「安らかに眠れ」モスル あるSWAT部隊の戦い MARさんの映画レビュー(感想・評価)
安らかに眠れ
ISとの戦闘で叔父を失った新米警官のカーワ。そんな彼を、身内をISに殺された者だけが所属する特殊部隊に招き入れ、非公式の任務を遂行しようと闘う男達の物語。
序盤から緊迫感MAXの幕開け。激しい銃撃戦に息をつく間もない。
漠然と、ISISへの復讐の為に闘っているということは伝えられるが、カーワには任務の目的は知らされないまま、危険な闘いが始まっていく。
荒廃した街中でのゲリラ戦。ISとの闘いの中、仲間がひとり、またひとり倒れていき…。
悲しい別れが続く中、この任務の目的はいったい何なんだろうと、観客側もカーワと同じような気持ちになって見入ることができる構図。
行き場のない子供たち、相棒の行動、少佐たちの米軍に対する感情、戦利品奪取や賄賂、アスファハーニーのような輩の存在。すべてが深く、リアリティがある。

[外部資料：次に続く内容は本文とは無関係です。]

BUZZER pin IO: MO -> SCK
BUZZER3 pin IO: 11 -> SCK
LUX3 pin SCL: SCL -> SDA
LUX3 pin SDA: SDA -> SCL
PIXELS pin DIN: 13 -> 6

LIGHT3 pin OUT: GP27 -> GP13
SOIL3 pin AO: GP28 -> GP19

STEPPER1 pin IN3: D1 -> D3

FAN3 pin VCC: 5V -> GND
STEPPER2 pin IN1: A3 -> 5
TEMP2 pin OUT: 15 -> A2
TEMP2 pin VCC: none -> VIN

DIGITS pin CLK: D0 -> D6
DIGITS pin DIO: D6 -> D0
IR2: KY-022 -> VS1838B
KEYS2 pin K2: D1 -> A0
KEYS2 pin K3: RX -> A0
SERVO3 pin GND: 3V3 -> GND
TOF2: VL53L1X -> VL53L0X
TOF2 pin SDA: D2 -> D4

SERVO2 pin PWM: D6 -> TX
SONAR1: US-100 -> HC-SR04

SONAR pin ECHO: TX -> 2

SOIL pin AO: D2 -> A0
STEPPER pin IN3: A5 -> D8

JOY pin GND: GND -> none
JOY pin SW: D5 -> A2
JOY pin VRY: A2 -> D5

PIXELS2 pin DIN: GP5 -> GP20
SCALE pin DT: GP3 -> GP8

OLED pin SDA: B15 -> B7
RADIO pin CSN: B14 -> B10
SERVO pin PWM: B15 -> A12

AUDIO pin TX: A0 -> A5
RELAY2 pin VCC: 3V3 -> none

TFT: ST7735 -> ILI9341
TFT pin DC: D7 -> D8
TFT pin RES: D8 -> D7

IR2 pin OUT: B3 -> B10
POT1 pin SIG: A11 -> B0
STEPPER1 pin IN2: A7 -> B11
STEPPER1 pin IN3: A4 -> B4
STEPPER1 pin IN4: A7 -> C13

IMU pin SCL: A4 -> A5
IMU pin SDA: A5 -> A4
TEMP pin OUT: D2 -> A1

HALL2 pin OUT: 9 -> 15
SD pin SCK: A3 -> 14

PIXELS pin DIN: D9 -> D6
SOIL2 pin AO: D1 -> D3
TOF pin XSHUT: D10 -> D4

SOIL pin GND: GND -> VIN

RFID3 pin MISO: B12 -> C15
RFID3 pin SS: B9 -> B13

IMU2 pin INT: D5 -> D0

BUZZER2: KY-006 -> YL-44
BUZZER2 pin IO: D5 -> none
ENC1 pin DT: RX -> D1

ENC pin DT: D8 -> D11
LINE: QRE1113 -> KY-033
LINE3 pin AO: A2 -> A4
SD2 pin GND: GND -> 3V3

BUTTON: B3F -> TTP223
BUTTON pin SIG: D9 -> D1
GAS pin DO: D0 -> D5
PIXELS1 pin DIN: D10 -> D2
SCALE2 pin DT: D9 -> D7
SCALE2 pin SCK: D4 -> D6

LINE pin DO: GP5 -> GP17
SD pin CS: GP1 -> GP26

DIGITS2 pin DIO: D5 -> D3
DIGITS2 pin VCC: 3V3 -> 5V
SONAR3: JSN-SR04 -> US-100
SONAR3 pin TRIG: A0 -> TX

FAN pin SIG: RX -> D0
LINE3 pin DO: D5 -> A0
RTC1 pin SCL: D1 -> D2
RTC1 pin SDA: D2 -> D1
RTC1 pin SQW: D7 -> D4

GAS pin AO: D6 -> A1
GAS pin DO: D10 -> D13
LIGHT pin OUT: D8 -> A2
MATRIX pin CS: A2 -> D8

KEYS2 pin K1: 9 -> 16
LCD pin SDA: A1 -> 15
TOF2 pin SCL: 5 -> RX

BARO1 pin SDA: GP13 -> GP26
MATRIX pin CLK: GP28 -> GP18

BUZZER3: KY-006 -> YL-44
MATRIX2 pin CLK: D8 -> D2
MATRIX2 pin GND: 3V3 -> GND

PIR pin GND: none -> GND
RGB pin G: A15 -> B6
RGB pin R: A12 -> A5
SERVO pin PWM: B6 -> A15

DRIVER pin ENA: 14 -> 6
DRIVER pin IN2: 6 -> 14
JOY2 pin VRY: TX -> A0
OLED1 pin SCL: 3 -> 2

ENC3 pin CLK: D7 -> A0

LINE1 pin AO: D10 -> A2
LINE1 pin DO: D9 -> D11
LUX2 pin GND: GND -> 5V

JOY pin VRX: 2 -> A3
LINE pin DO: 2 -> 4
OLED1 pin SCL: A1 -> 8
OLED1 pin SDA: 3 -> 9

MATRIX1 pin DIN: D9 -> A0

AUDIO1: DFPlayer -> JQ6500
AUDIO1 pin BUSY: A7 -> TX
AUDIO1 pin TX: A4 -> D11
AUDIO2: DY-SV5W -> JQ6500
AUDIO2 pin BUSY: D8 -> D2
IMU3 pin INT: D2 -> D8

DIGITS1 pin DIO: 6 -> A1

それまでまだまだ信頼されていなかったカーワが、ある行動により少佐から真実を告げられそうになるシーン。これが信頼を得るに至る過程なのか。。知りたくないというカーワ。いや、俺(観客)は知りたいんだけどwなんてツッコんでしまったが、まぁこのあたりは後々…。
そもそも、そんなに叔父を愛していたのかわからんが、明らかに危なげな部隊に比較的アッサリと入るカーワの気持ちや、何なら後半にはどういうわけか若干21歳警官歴2ヶ月の若者が百戦錬磨であろうSWAT隊員達よりもよほど落ち着いているのが謎。
そんな風に思ったりもしたが、最後は胸が張り裂けそうな展開。これが彼らが遂行しようとした任務なのか。そうか、誰かが助けてくれるってわけでもないんだよね…。
それでもまた次の闘いへ。それは仲間の為か、街の未来の為か。何が悲しいって、この部隊にいたってことは、道中倒れて行った仲間たちにももしかしたら同じように…。
やるせなさすぎるね。。
銃撃戦は、映画作品として見所があったし、随所にみられる「?」な展開もしっかり最後に理解できるし、何より大切なものを守る気持ちについて深く考えさせられる作品だった。少佐がワリードに決めさせようとするのも、何故かと思ったが終わってみれば納得ですね。
また、本作、いきなり銃撃戦から始まって、特にこれといった説明もなく物語が続いていくんですよね。もはや説明不要なくらいに誰もに根付いているこの状況に、改めて震え上がる作品だった。